Merkel zapowiedziała, że podczas wizyt w sąsiednich krajach będzie zabiegała o takie rozwiązanie. "Jest to związane z naszym rozumieniem historii, ale też z zaufaniem innych do nas. Dlatego należy te oba aspekty połączyć" - dodała. Kanclerz zapewniła, że rząd będzie wspierał inicjatywy, służące zachowaniu kulturowego dziedzictwa wypędzonych.
Merkel nie użyła pojęcia "Centrum przeciwko Wypędzeniom" - kontrowersyjnego projektu, forsowanego przez przewodniczącą Związku Wypędzonych Erikę Steinbach i wzbudzającego niepokój w Polsce i Czechach. W minionych latach Merkel wyrażała swe poparcie dla tej inicjatywy, autorstwa należącej do władz CDU Steinbach.

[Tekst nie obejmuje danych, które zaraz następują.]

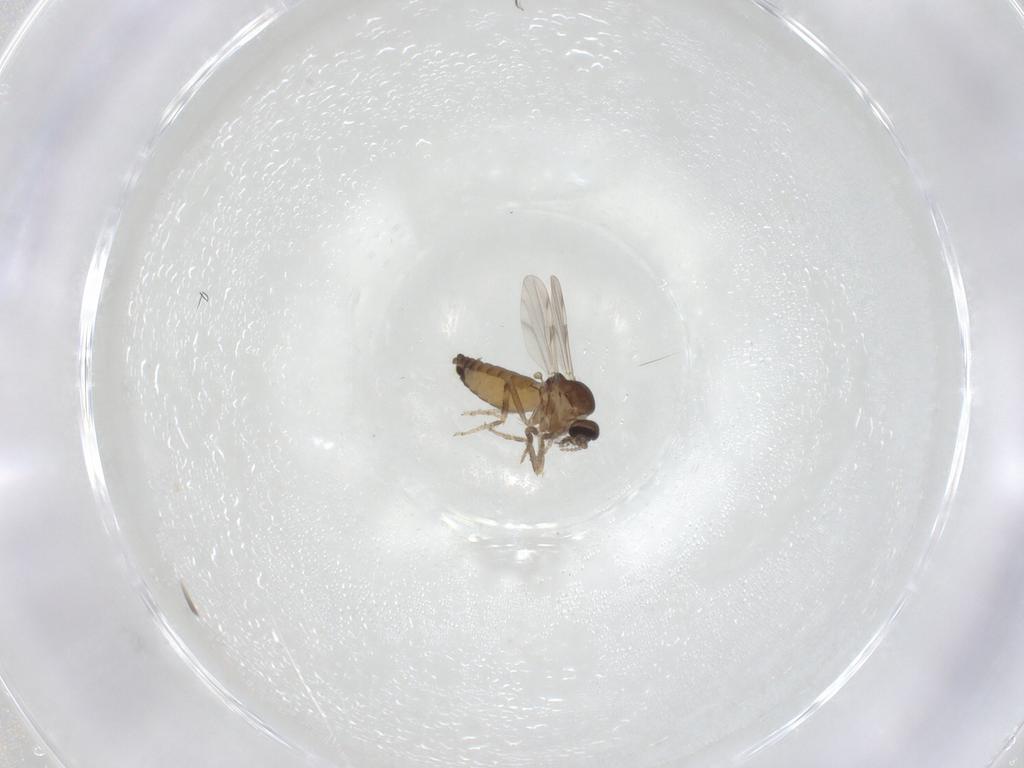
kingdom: Animalia
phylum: Arthropoda
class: Insecta
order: Diptera
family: Ceratopogonidae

Szefowa niemieckiego rządu opowiedziała się za ścisłą współpracą Niemiec ze Stanami Zjednoczonymi i NATO.
"Nowy niemiecki rząd będzie w przyszłości zabiegał ze wszystkich sił o ścisłe, szczere, otwarte i nacechowane zaufaniem stosunki w ramach transatlantyckiego partnerstwa" - powiedziała. Merkel zaapelowała do niemieckich partii o odłożenie na bok sporów z przeszłości dotyczących wojny w Iraku.

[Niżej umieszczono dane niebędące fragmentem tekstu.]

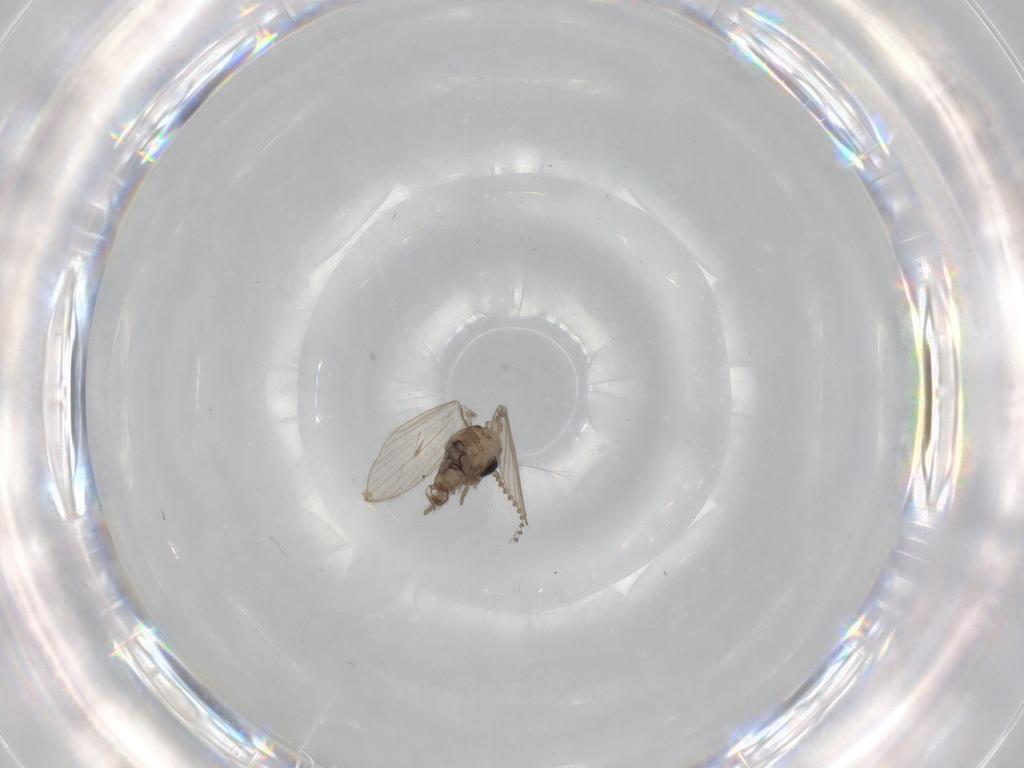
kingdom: Animalia
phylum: Arthropoda
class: Insecta
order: Diptera
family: Psychodidae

Kanclerz uznała za ważne zadanie wzmocnienie europejskiej polityki zagranicznej, zastrzegając jednak, że nie może ona zastępować NATO, lecz powinna stanowić uzupełnienie Sojuszu Północnoatlantyckiego. "NATO jest i pozostanie najsilniejszą kotwicą naszego wspólnego bezpieczeństwa" - podkreśliła.
Merkel wyraziła nadzieję, że władze amerykańskie "potraktują poważnie" zaniepokojenie krajów europejskich z powodu doniesień o nielegalnych lotach i więzieniach CIA i "wkrótce" wyjaśnią ten problem.
Szefowa niemieckiego rządu opowiedziała się za kontynuowaniem strategicznego partnerstwa z Rosją. "Rosja jest ważnym partnerem gospodarczym, jest także sojusznikiem w walce z międzynarodowym terroryzmem oraz jest oczywiście również krajem, który jest nieodzowny dla politycznej stabilizacji Europy" - powiedziała Merkel.
Podkreśliła, że Niemcy są "szczególnie zainteresowani" powodzeniem procesu modernizacji Rosji. "Będziemy uwzględniali to w naszej polityce zagranicznej" - zaznaczyła Merkel.